%%
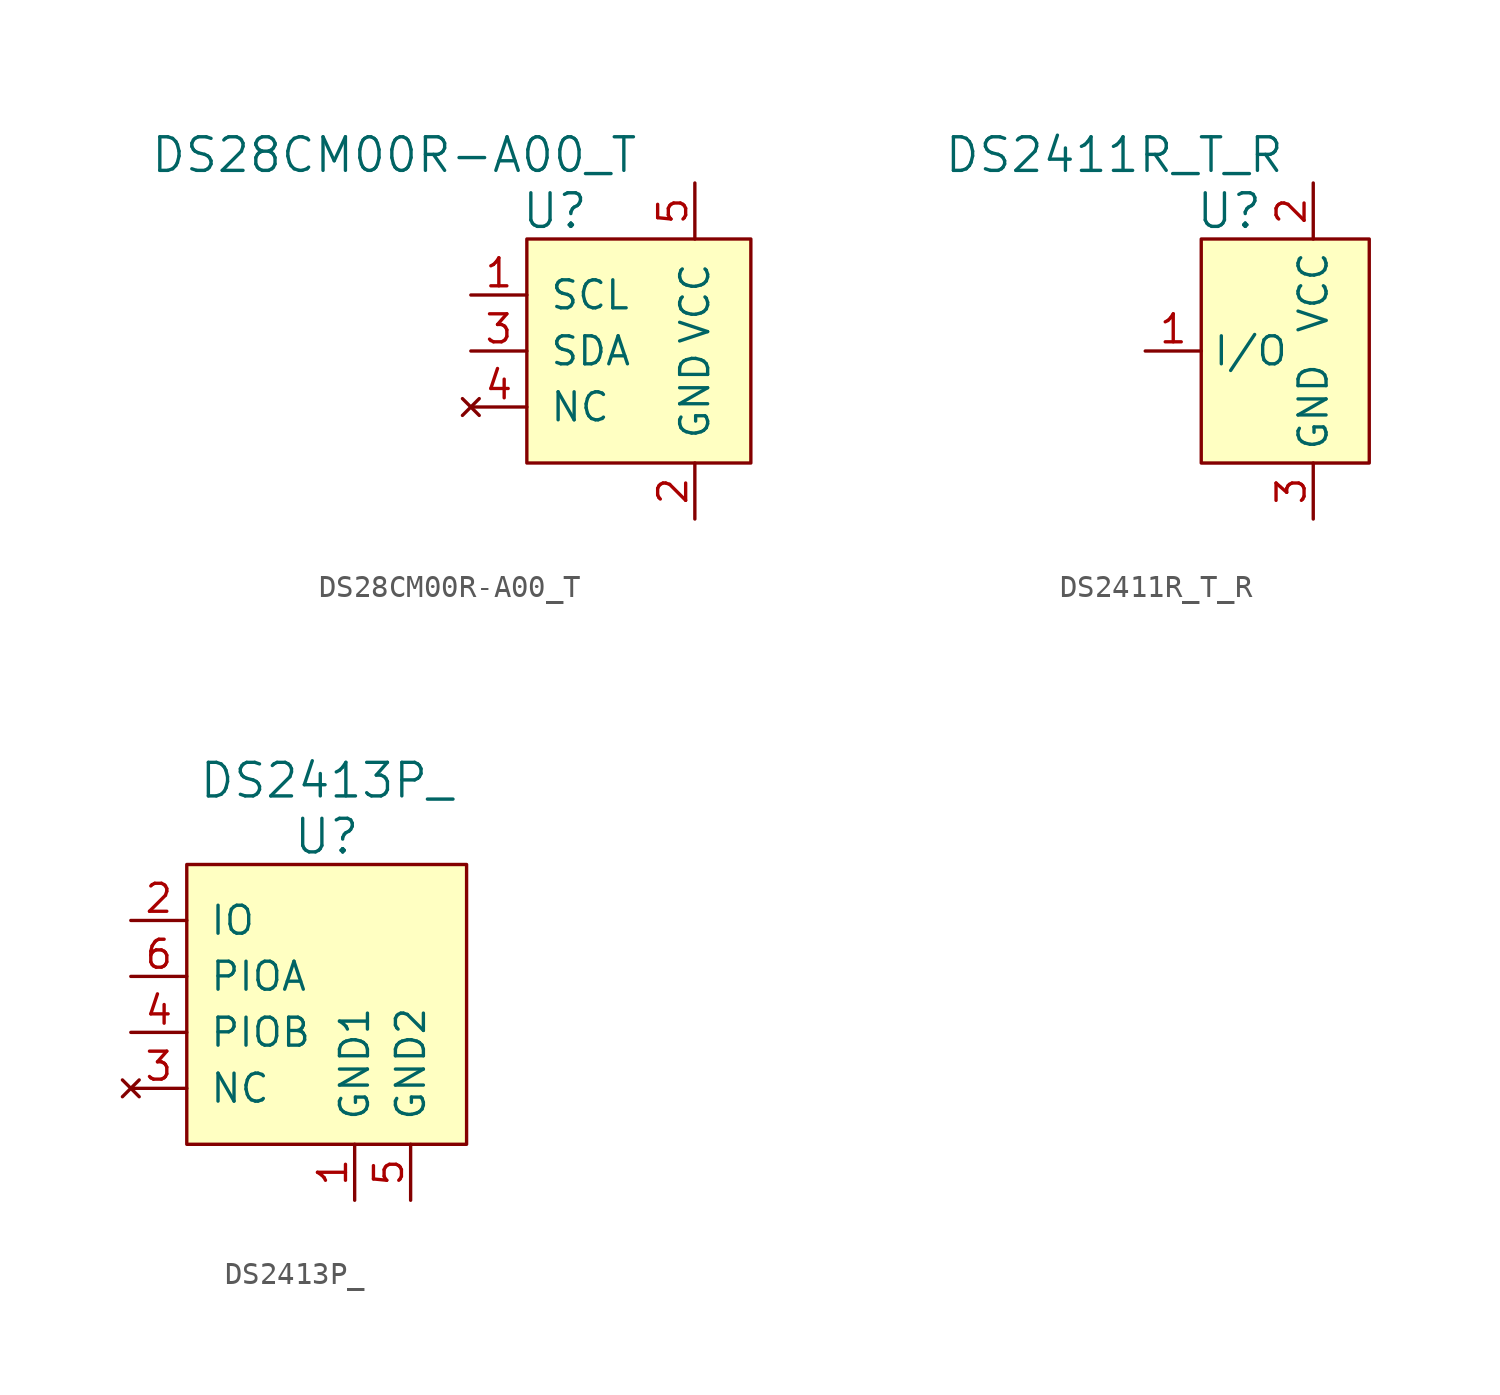
<source format=kicad_sym>
(kicad_symbol_lib
  (version 20220914)
  (generator kicad_symbol_editor)
  (symbol "DS28CM00R-A00_T"
    (pin_names
      (offset 1.016))
    (property "Reference" "U"
      (at -6.35 3.81 0)
      (effects (font (size 1.524 1.524))))
    (property "Value" "DS28CM00R-A00_T"
      (at -2.54 6.35 0)
      (effects (font (size 1.524 1.524)) (justify right)))
    (symbol "DS28CM00R-A00_T_0_1"
      (rectangle (start -7.62 2.54) (end 2.54 -7.62) (stroke (width 0) (type solid)) (fill (type background))))
    (symbol "DS28CM00R-A00_T_1_1"
      (pin input line (at -10.16 0 0) (length 2.54) (name "SCL" (effects (font (size 1.27 1.27)))) (number "1" (effects (font (size 1.27 1.27)))))
      (pin power_in line (at 0 -10.16 90) (length 2.54) (name "GND" (effects (font (size 1.27 1.27)))) (number "2" (effects (font (size 1.27 1.27)))))
      (pin bidirectional line (at -10.16 -2.54 0) (length 2.54) (name "SDA" (effects (font (size 1.27 1.27)))) (number "3" (effects (font (size 1.27 1.27)))))
      (pin no_connect line (at -10.16 -5.08 0) (length 2.54) (name "NC" (effects (font (size 1.27 1.27)))) (number "4" (effects (font (size 1.27 1.27)))))
      (pin power_in line (at 0 5.08 270) (length 2.54) (name "VCC" (effects (font (size 1.27 1.27)))) (number "5" (effects (font (size 1.27 1.27)))))))
  (symbol "DS2411R_T_R"
    (property "Reference" "U"
      (at -3.81 6.35 0)
      (effects (font (size 1.524 1.524))))
    (property "Value" "DS2411R_T_R"
      (at -1.27 8.89 0)
      (effects (font (size 1.524 1.524)) (justify right)))
    (symbol "DS2411R_T_R_0_1"
      (rectangle (start -5.08 5.08) (end 2.54 -5.08) (stroke (width 0) (type solid)) (fill (type background))))
    (symbol "DS2411R_T_R_1_1"
      (pin bidirectional line (at -7.62 0 0) (length 2.54) (name "I/O" (effects (font (size 1.27 1.27)))) (number "1" (effects (font (size 1.27 1.27)))))
      (pin power_in line (at 0 7.62 270) (length 2.54) (name "VCC" (effects (font (size 1.27 1.27)))) (number "2" (effects (font (size 1.27 1.27)))))
      (pin power_in line (at 0 -7.62 90) (length 2.54) (name "GND" (effects (font (size 1.27 1.27)))) (number "3" (effects (font (size 1.27 1.27)))))))
  (symbol "DS2413P_"
    (pin_names
      (offset 1.016))
    (property "Reference" "U"
      (at 1.27 6.35 0)
      (effects (font (size 1.524 1.524))))
    (property "Value" "DS2413P_"
      (at 1.27 8.89 0)
      (effects (font (size 1.524 1.524))))
    (symbol "DS2413P__0_1"
      (rectangle (start -5.08 5.08) (end 7.62 -7.62) (stroke (width 0) (type solid)) (fill (type background))))
    (symbol "DS2413P__1_1"
      (pin power_in line (at 2.54 -10.16 90) (length 2.54) (name "GND1" (effects (font (size 1.27 1.27)))) (number "1" (effects (font (size 1.27 1.27)))))
      (pin bidirectional line (at -7.62 2.54 0) (length 2.54) (name "IO" (effects (font (size 1.27 1.27)))) (number "2" (effects (font (size 1.27 1.27)))))
      (pin no_connect line (at -7.62 -5.08 0) (length 2.54) (name "NC" (effects (font (size 1.27 1.27)))) (number "3" (effects (font (size 1.27 1.27)))))
      (pin bidirectional line (at -7.62 -2.54 0) (length 2.54) (name "PIOB" (effects (font (size 1.27 1.27)))) (number "4" (effects (font (size 1.27 1.27)))))
      (pin power_in line (at 5.08 -10.16 90) (length 2.54) (name "GND2" (effects (font (size 1.27 1.27)))) (number "5" (effects (font (size 1.27 1.27)))))
      (pin bidirectional line (at -7.62 0 0) (length 2.54) (name "PIOA" (effects (font (size 1.27 1.27)))) (number "6" (effects (font (size 1.27 1.27))))))))
</source>
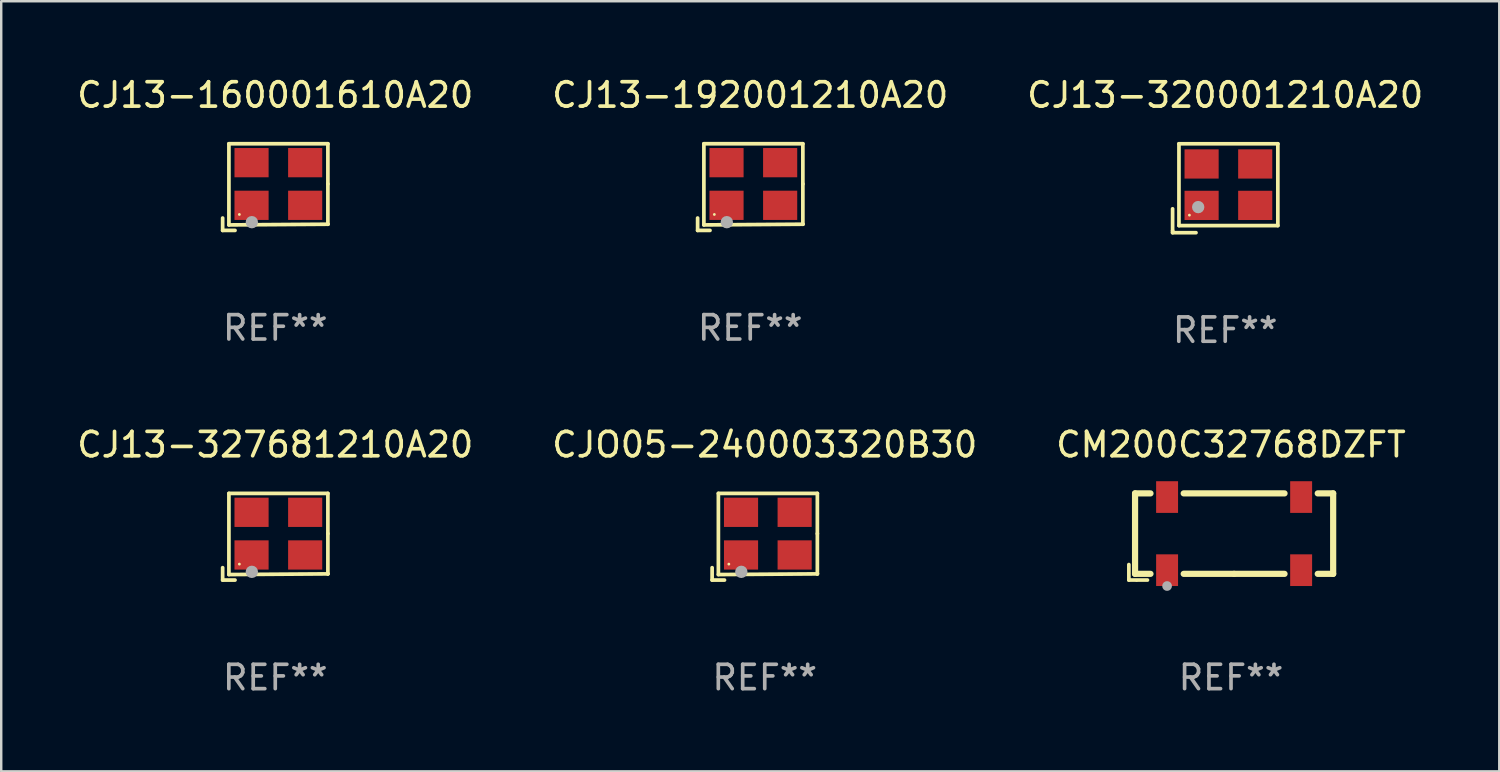
<source format=kicad_pcb>
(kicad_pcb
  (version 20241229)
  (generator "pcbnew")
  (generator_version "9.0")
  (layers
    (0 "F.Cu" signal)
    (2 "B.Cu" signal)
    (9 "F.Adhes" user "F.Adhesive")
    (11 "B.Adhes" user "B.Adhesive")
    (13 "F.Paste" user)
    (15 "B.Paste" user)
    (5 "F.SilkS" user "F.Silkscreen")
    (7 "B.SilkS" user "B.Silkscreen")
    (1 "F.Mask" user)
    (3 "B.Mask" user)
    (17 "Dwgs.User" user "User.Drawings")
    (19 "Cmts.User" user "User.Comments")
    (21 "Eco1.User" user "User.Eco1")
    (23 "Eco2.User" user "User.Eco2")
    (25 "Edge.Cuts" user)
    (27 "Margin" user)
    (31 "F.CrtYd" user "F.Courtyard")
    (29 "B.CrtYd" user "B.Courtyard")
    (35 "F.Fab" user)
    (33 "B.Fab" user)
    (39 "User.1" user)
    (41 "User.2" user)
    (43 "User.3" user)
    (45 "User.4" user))
  (footprint "CJ13-192001210A20"
    (layer "F.Cu")
    (at 27.732 4.626)
    (property "Reference" "CJ13-192001210A20" (at 0 -3.778 0) (layer "F.SilkS") (effects (font (size 1 1) (thickness 0.15))))
    (attr through_hole)
    (fp_line (start -2.159 1.27) (end -2.159 1.778) (stroke (width 0.152) (type solid)) (layer "F.SilkS"))
    (fp_line (start -2.159 1.778) (end -1.651 1.778) (stroke (width 0.152) (type solid)) (layer "F.SilkS"))
    (fp_line (start -1.902 -1.778) (end 2.159 -1.778) (stroke (width 0.152) (type solid)) (layer "F.SilkS"))
    (fp_line (start -1.902 1.552) (end -1.902 -1.778) (stroke (width 0.152) (type solid)) (layer "F.SilkS"))
    (fp_line (start 2.159 -1.778) (end 2.159 -0.127) (stroke (width 0.152) (type solid)) (layer "F.SilkS"))
    (fp_line (start 2.159 -0.127) (end 2.159 1.524) (stroke (width 0.152) (type solid)) (layer "F.SilkS"))
    (fp_line (start 2.159 1.524) (end -1.902 1.552) (stroke (width 0.152) (type solid)) (layer "F.SilkS"))
    (fp_line (start 2.159 1.524) (end 2.159 1.524) (stroke (width 0.152) (type solid)) (layer "F.SilkS"))
    (fp_circle (center -1.473 1.123) (end -1.443 1.123) (stroke (width 0.06) (type solid)) (fill no) (layer "F.SilkS"))
    (fp_circle (center -0.961 1.44) (end -0.834 1.44) (stroke (width 0.254) (type solid)) (fill no) (layer "F.Fab"))
    (fp_text user "REF**" (at 0 5.778 0) (layer "F.Fab") (effects (font (size 1 1) (thickness 0.15))))
    (pad "1" smd rect (at -0.973 0.748) (size 1.4 1.2) (layers "F.Cu" "F.Mask" "F.Paste"))
    (pad "2" smd rect (at 1.227 0.748) (size 1.4 1.2) (layers "F.Cu" "F.Mask" "F.Paste"))
    (pad "3" smd rect (at 1.227 -1.002) (size 1.4 1.2) (layers "F.Cu" "F.Mask" "F.Paste"))
    (pad "4" smd rect (at -0.973 -1.002) (size 1.4 1.2) (layers "F.Cu" "F.Mask" "F.Paste")))
  (footprint "CJ13-320001210A20"
    (layer "F.Cu")
    (at 47.22 4.673)
    (property "Reference" "CJ13-320001210A20" (at 0 -3.824 0) (layer "F.SilkS") (effects (font (size 1 1) (thickness 0.15))))
    (attr through_hole)
    (fp_line (start -2.159 1.744) (end -2.159 0.845) (stroke (width 0.152) (type solid)) (layer "F.SilkS"))
    (fp_line (start -2.159 1.744) (end -2.159 1.824) (stroke (width 0.152) (type solid)) (layer "F.SilkS"))
    (fp_line (start -2.159 1.824) (end -1.199 1.824) (stroke (width 0.152) (type solid)) (layer "F.SilkS"))
    (fp_line (start -1.898 -1.824) (end 2.159 -1.824) (stroke (width 0.152) (type solid)) (layer "F.SilkS"))
    (fp_line (start -1.898 1.533) (end -1.898 -1.824) (stroke (width 0.152) (type solid)) (layer "F.SilkS"))
    (fp_line (start 2.159 -1.824) (end 2.159 1.533) (stroke (width 0.152) (type solid)) (layer "F.SilkS"))
    (fp_line (start 2.159 1.533) (end -1.898 1.533) (stroke (width 0.152) (type solid)) (layer "F.SilkS"))
    (fp_circle (center -1.469 1.104) (end -1.439 1.104) (stroke (width 0.06) (type solid)) (fill no) (layer "F.SilkS"))
    (fp_circle (center -1.109 0.774) (end -0.982 0.774) (stroke (width 0.254) (type solid)) (fill no) (layer "F.Fab"))
    (fp_text user "REF**" (at 0 5.824 0) (layer "F.Fab") (effects (font (size 1 1) (thickness 0.15))))
    (pad "1" smd rect (at -0.969 0.704) (size 1.4 1.2) (layers "F.Cu" "F.Mask" "F.Paste"))
    (pad "2" smd rect (at 1.231 0.704) (size 1.4 1.2) (layers "F.Cu" "F.Mask" "F.Paste"))
    (pad "3" smd rect (at 1.231 -0.996) (size 1.4 1.2) (layers "F.Cu" "F.Mask" "F.Paste"))
    (pad "4" smd rect (at -0.969 -0.996) (size 1.4 1.2) (layers "F.Cu" "F.Mask" "F.Paste")))
  (footprint "CJ13-160001610A20"
    (layer "F.Cu")
    (at 8.244 4.626)
    (property "Reference" "CJ13-160001610A20" (at 0 -3.778 0) (layer "F.SilkS") (effects (font (size 1 1) (thickness 0.15))))
    (attr through_hole)
    (fp_line (start -2.159 1.27) (end -2.159 1.778) (stroke (width 0.152) (type solid)) (layer "F.SilkS"))
    (fp_line (start -2.159 1.778) (end -1.651 1.778) (stroke (width 0.152) (type solid)) (layer "F.SilkS"))
    (fp_line (start -1.902 -1.778) (end 2.159 -1.778) (stroke (width 0.152) (type solid)) (layer "F.SilkS"))
    (fp_line (start -1.902 1.552) (end -1.902 -1.778) (stroke (width 0.152) (type solid)) (layer "F.SilkS"))
    (fp_line (start 2.159 -1.778) (end 2.159 -0.127) (stroke (width 0.152) (type solid)) (layer "F.SilkS"))
    (fp_line (start 2.159 -0.127) (end 2.159 1.524) (stroke (width 0.152) (type solid)) (layer "F.SilkS"))
    (fp_line (start 2.159 1.524) (end -1.902 1.552) (stroke (width 0.152) (type solid)) (layer "F.SilkS"))
    (fp_line (start 2.159 1.524) (end 2.159 1.524) (stroke (width 0.152) (type solid)) (layer "F.SilkS"))
    (fp_circle (center -1.473 1.123) (end -1.443 1.123) (stroke (width 0.06) (type solid)) (fill no) (layer "F.SilkS"))
    (fp_circle (center -0.961 1.44) (end -0.834 1.44) (stroke (width 0.254) (type solid)) (fill no) (layer "F.Fab"))
    (fp_text user "REF**" (at 0 5.778 0) (layer "F.Fab") (effects (font (size 1 1) (thickness 0.15))))
    (pad "1" smd rect (at -0.973 0.748) (size 1.4 1.2) (layers "F.Cu" "F.Mask" "F.Paste"))
    (pad "2" smd rect (at 1.227 0.748) (size 1.4 1.2) (layers "F.Cu" "F.Mask" "F.Paste"))
    (pad "3" smd rect (at 1.227 -1.002) (size 1.4 1.2) (layers "F.Cu" "F.Mask" "F.Paste"))
    (pad "4" smd rect (at -0.973 -1.002) (size 1.4 1.2) (layers "F.Cu" "F.Mask" "F.Paste")))
  (footprint "CM200C32768DZFT"
    (layer "F.Cu")
    (at 47.458 18.971)
    (property "Reference" "CM200C32768DZFT" (at 0 -3.778 0) (layer "F.SilkS") (effects (font (size 1 1) (thickness 0.15))))
    (attr through_hole)
    (fp_line (start -4.191 1.143) (end -4.191 1.778) (stroke (width 0.152) (type solid)) (layer "F.SilkS"))
    (fp_line (start -4.191 1.778) (end -3.429 1.778) (stroke (width 0.152) (type solid)) (layer "F.SilkS"))
    (fp_line (start -3.937 -1.778) (end -3.304 -1.778) (stroke (width 0.254) (type solid)) (layer "F.SilkS"))
    (fp_line (start -3.937 1.524) (end -3.937 -1.778) (stroke (width 0.254) (type solid)) (layer "F.SilkS"))
    (fp_line (start -3.304 1.524) (end -3.937 1.524) (stroke (width 0.254) (type solid)) (layer "F.SilkS"))
    (fp_line (start -1.942 -1.778) (end 2.196 -1.778) (stroke (width 0.254) (type solid)) (layer "F.SilkS"))
    (fp_line (start 0.127 1.524) (end -1.942 1.524) (stroke (width 0.254) (type solid)) (layer "F.SilkS"))
    (fp_line (start 2.196 1.524) (end 0.127 1.524) (stroke (width 0.254) (type solid)) (layer "F.SilkS"))
    (fp_line (start 3.558 -1.778) (end 4.191 -1.778) (stroke (width 0.254) (type solid)) (layer "F.SilkS"))
    (fp_line (start 4.191 -1.778) (end 4.191 1.524) (stroke (width 0.254) (type solid)) (layer "F.SilkS"))
    (fp_line (start 4.191 1.524) (end 3.558 1.524) (stroke (width 0.254) (type solid)) (layer "F.SilkS"))
    (fp_circle (center -3.873 1.792) (end -3.843 1.792) (stroke (width 0.06) (type solid)) (fill no) (layer "F.SilkS"))
    (fp_circle (center -2.623 2.023) (end -2.523 2.023) (stroke (width 0.2) (type solid)) (fill no) (layer "F.Fab"))
    (fp_text user "REF**" (at 0 5.778 0) (layer "F.Fab") (effects (font (size 1 1) (thickness 0.15))))
    (pad "1" smd rect (at -2.623 1.373) (size 0.9 1.3) (layers "F.Cu" "F.Mask" "F.Paste"))
    (pad "2" smd rect (at 2.877 1.373) (size 0.9 1.3) (layers "F.Cu" "F.Mask" "F.Paste"))
    (pad "3" smd rect (at 2.877 -1.627) (size 0.9 1.3) (layers "F.Cu" "F.Mask" "F.Paste"))
    (pad "4" smd rect (at -2.623 -1.627) (size 0.9 1.3) (layers "F.Cu" "F.Mask" "F.Paste")))
  (footprint "CJO05-240003320B30"
    (layer "F.Cu")
    (at 28.327 18.972)
    (property "Reference" "CJO05-240003320B30" (at 0 -3.778 0) (layer "F.SilkS") (effects (font (size 1 1) (thickness 0.15))))
    (attr through_hole)
    (fp_line (start -2.159 1.27) (end -2.159 1.778) (stroke (width 0.152) (type solid)) (layer "F.SilkS"))
    (fp_line (start -2.159 1.778) (end -1.651 1.778) (stroke (width 0.152) (type solid)) (layer "F.SilkS"))
    (fp_line (start -1.902 -1.778) (end 2.159 -1.778) (stroke (width 0.152) (type solid)) (layer "F.SilkS"))
    (fp_line (start -1.902 1.552) (end -1.902 -1.778) (stroke (width 0.152) (type solid)) (layer "F.SilkS"))
    (fp_line (start 2.159 -1.778) (end 2.159 -0.127) (stroke (width 0.152) (type solid)) (layer "F.SilkS"))
    (fp_line (start 2.159 -0.127) (end 2.159 1.524) (stroke (width 0.152) (type solid)) (layer "F.SilkS"))
    (fp_line (start 2.159 1.524) (end -1.902 1.552) (stroke (width 0.152) (type solid)) (layer "F.SilkS"))
    (fp_line (start 2.159 1.524) (end 2.159 1.524) (stroke (width 0.152) (type solid)) (layer "F.SilkS"))
    (fp_circle (center -1.473 1.123) (end -1.443 1.123) (stroke (width 0.06) (type solid)) (fill no) (layer "F.SilkS"))
    (fp_circle (center -0.961 1.44) (end -0.834 1.44) (stroke (width 0.254) (type solid)) (fill no) (layer "F.Fab"))
    (fp_text user "REF**" (at 0 5.778 0) (layer "F.Fab") (effects (font (size 1 1) (thickness 0.15))))
    (pad "1" smd rect (at -0.973 0.748) (size 1.4 1.2) (layers "F.Cu" "F.Mask" "F.Paste"))
    (pad "2" smd rect (at 1.227 0.748) (size 1.4 1.2) (layers "F.Cu" "F.Mask" "F.Paste"))
    (pad "3" smd rect (at 1.227 -1.002) (size 1.4 1.2) (layers "F.Cu" "F.Mask" "F.Paste"))
    (pad "4" smd rect (at -0.973 -1.002) (size 1.4 1.2) (layers "F.Cu" "F.Mask" "F.Paste")))
  (footprint "CJ13-327681210A20"
    (layer "F.Cu")
    (at 8.244 18.972)
    (property "Reference" "CJ13-327681210A20" (at 0 -3.778 0) (layer "F.SilkS") (effects (font (size 1 1) (thickness 0.15))))
    (attr through_hole)
    (fp_line (start -2.159 1.27) (end -2.159 1.778) (stroke (width 0.152) (type solid)) (layer "F.SilkS"))
    (fp_line (start -2.159 1.778) (end -1.651 1.778) (stroke (width 0.152) (type solid)) (layer "F.SilkS"))
    (fp_line (start -1.902 -1.778) (end 2.159 -1.778) (stroke (width 0.152) (type solid)) (layer "F.SilkS"))
    (fp_line (start -1.902 1.552) (end -1.902 -1.778) (stroke (width 0.152) (type solid)) (layer "F.SilkS"))
    (fp_line (start 2.159 -1.778) (end 2.159 -0.127) (stroke (width 0.152) (type solid)) (layer "F.SilkS"))
    (fp_line (start 2.159 -0.127) (end 2.159 1.524) (stroke (width 0.152) (type solid)) (layer "F.SilkS"))
    (fp_line (start 2.159 1.524) (end -1.902 1.552) (stroke (width 0.152) (type solid)) (layer "F.SilkS"))
    (fp_line (start 2.159 1.524) (end 2.159 1.524) (stroke (width 0.152) (type solid)) (layer "F.SilkS"))
    (fp_circle (center -1.473 1.123) (end -1.443 1.123) (stroke (width 0.06) (type solid)) (fill no) (layer "F.SilkS"))
    (fp_circle (center -0.961 1.44) (end -0.834 1.44) (stroke (width 0.254) (type solid)) (fill no) (layer "F.Fab"))
    (fp_text user "REF**" (at 0 5.778 0) (layer "F.Fab") (effects (font (size 1 1) (thickness 0.15))))
    (pad "1" smd rect (at -0.973 0.748) (size 1.4 1.2) (layers "F.Cu" "F.Mask" "F.Paste"))
    (pad "2" smd rect (at 1.227 0.748) (size 1.4 1.2) (layers "F.Cu" "F.Mask" "F.Paste"))
    (pad "3" smd rect (at 1.227 -1.002) (size 1.4 1.2) (layers "F.Cu" "F.Mask" "F.Paste"))
    (pad "4" smd rect (at -0.973 -1.002) (size 1.4 1.2) (layers "F.Cu" "F.Mask" "F.Paste")))
  (gr_rect
    (start -3 -3)
    (end 58.464 28.598)
    (stroke (width 0.1) (type default))
    (fill no)
    (layer "Edge.Cuts")))
</source>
%%
§ **About this exercise**:
Every line that holds the string "rectangle" must be copied from the records above.

§ **Task result**:
      (rectangle (start -7.62 2.54) (end 2.54 -7.62) (stroke (width 0) (type solid)) (fill (type background))))
      (rectangle (start -5.08 5.08) (end 2.54 -5.08) (stroke (width 0) (type solid)) (fill (type background))))
      (rectangle (start -5.08 5.08) (end 7.62 -7.62) (stroke (width 0) (type solid)) (fill (type background))))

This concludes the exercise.